Colorado's Arapahoe County and federal authorities filed an assortment of gun and drug charges against the three suspects. Adolf faces federal charges of possession of methamphetamine with intent to distribute and being a felon in possession of firearms and body armor. Johnson also faces federal methamphetamine and firearms charges, while Gartrell only faces minor federal drug possession charges. The only known public comment from any of them is the jailhouse interview granted by Johnson.

A senior federal official said the Feds have yet to determine whether they will charge any of the defendants with any offenses related to the alleged threats against Obama.
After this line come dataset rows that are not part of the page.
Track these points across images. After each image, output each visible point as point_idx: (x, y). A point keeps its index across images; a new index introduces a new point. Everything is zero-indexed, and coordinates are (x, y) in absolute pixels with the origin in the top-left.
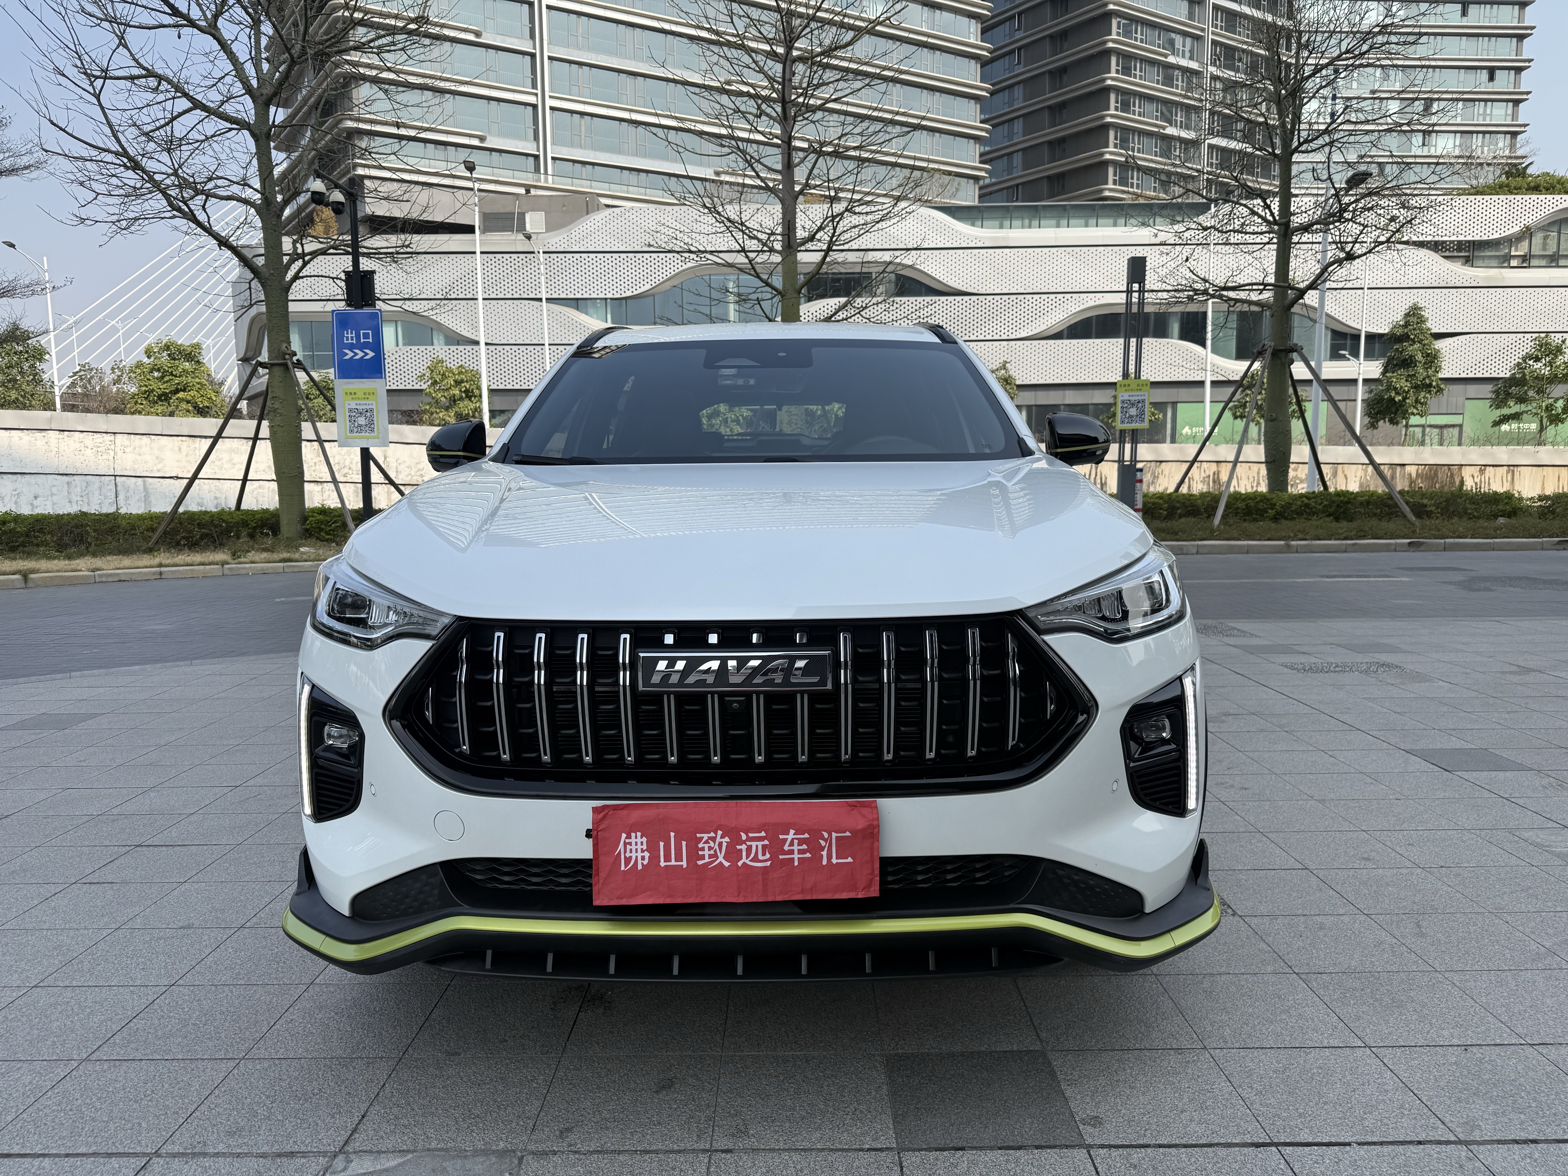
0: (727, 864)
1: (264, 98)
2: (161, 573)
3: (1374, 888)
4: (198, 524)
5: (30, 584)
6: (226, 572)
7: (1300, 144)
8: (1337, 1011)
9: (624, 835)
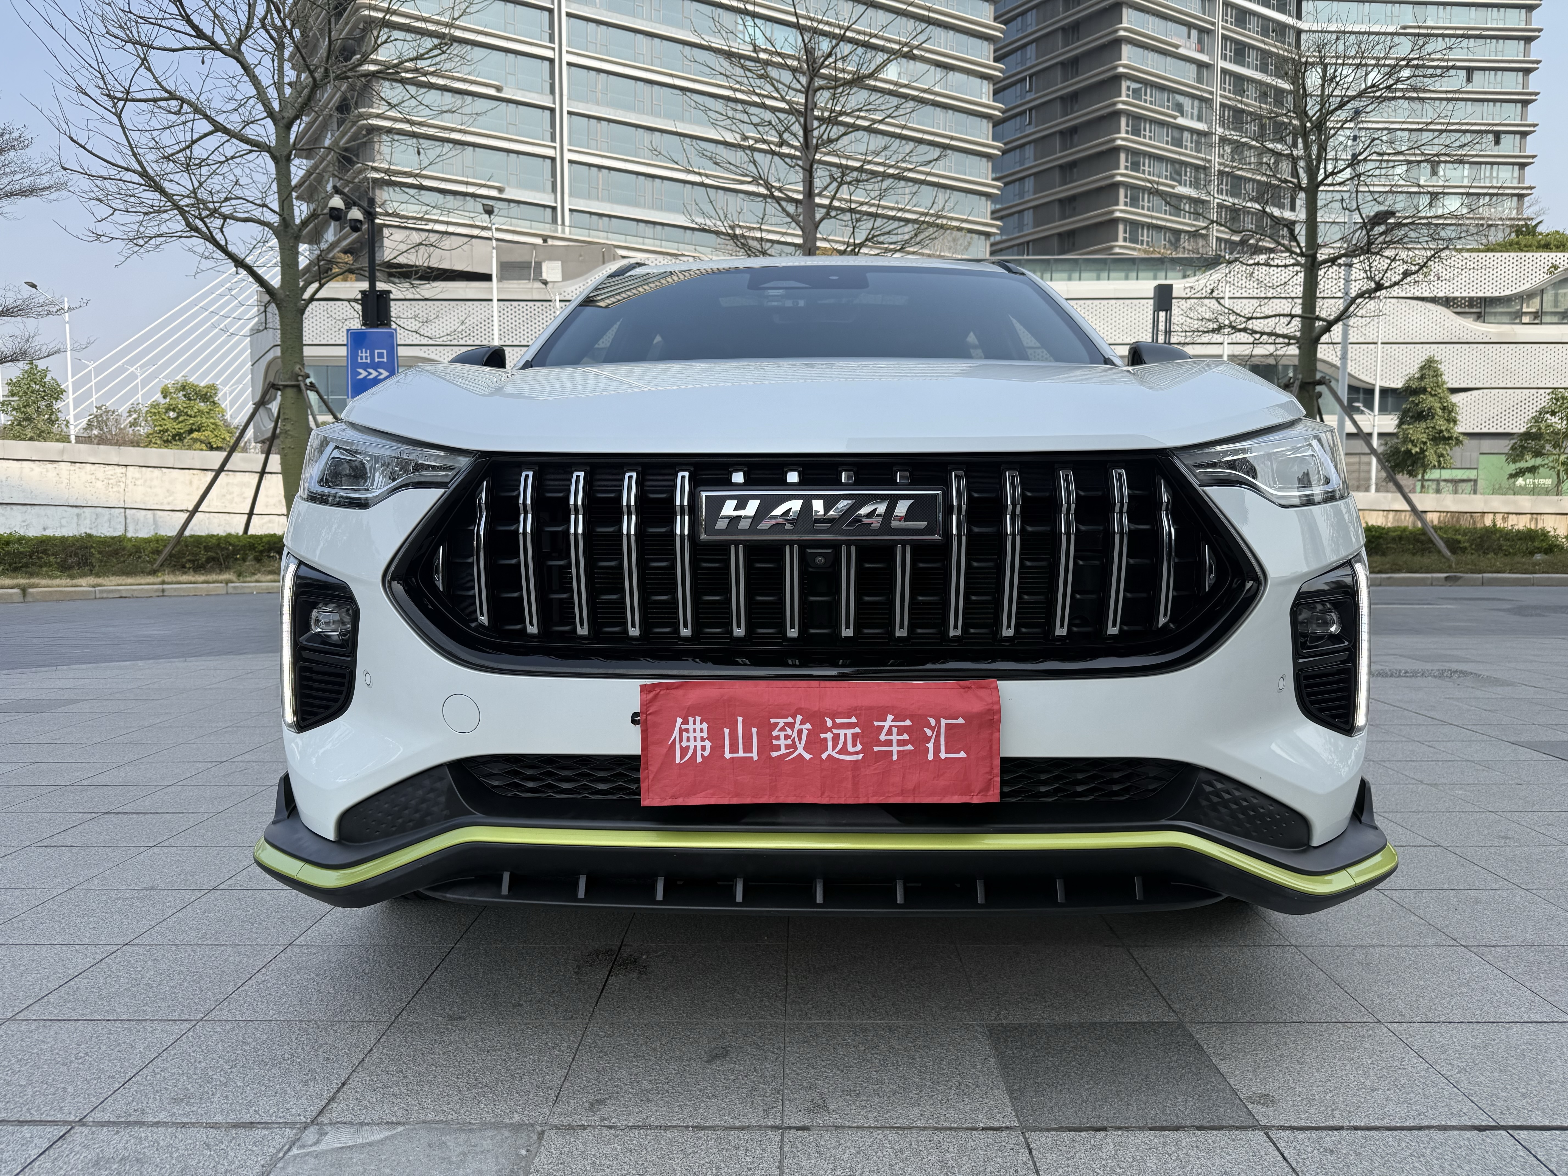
0: (807, 756)
1: (285, 121)
2: (163, 591)
3: (1524, 865)
4: (205, 547)
5: (29, 598)
6: (230, 591)
7: (1326, 177)
8: (1527, 984)
9: (679, 720)
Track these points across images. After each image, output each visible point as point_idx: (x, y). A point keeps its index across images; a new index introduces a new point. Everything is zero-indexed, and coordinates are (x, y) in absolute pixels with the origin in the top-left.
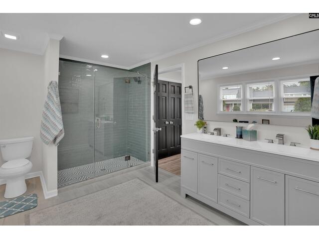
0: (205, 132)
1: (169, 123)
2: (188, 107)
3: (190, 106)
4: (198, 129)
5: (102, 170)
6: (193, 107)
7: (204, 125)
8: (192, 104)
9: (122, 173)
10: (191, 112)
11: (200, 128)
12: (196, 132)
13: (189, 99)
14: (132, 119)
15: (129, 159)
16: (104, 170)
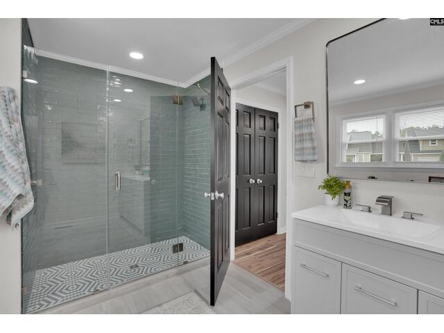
0: (347, 205)
1: (256, 181)
2: (303, 149)
3: (308, 144)
4: (329, 197)
5: (132, 267)
6: (314, 148)
7: (344, 187)
8: (312, 140)
9: (167, 277)
10: (311, 158)
11: (334, 194)
12: (323, 203)
13: (305, 131)
14: (191, 175)
15: (181, 249)
16: (137, 266)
According to the official, even "uttering" a threat against a president or presidential candidate can be prosecuted as a federal crime; more serious related charges could include conspiracy.

The U.S. Attorney's Office in Denver, which will play the lead role in deciding whether any threat-related charges will be filed, is continuing to play down that aspect of the investigation. At a press conference late Tuesday, U.S. Attorney Eid said the threat to kill Obama "was more aspirational perhaps than operational." He said investigators are moving forward "with an open mind."

In a written statement, Eid maintained, "We've conducted an intensive investigation, chased down numerous leads, and carefully reviewed the evidence to date. It is a very serious crime to threaten a presidential candidate. In this case, however, there is insufficient evidence at this time to indicate a true threat, plot or conspiracy against Senator Obama."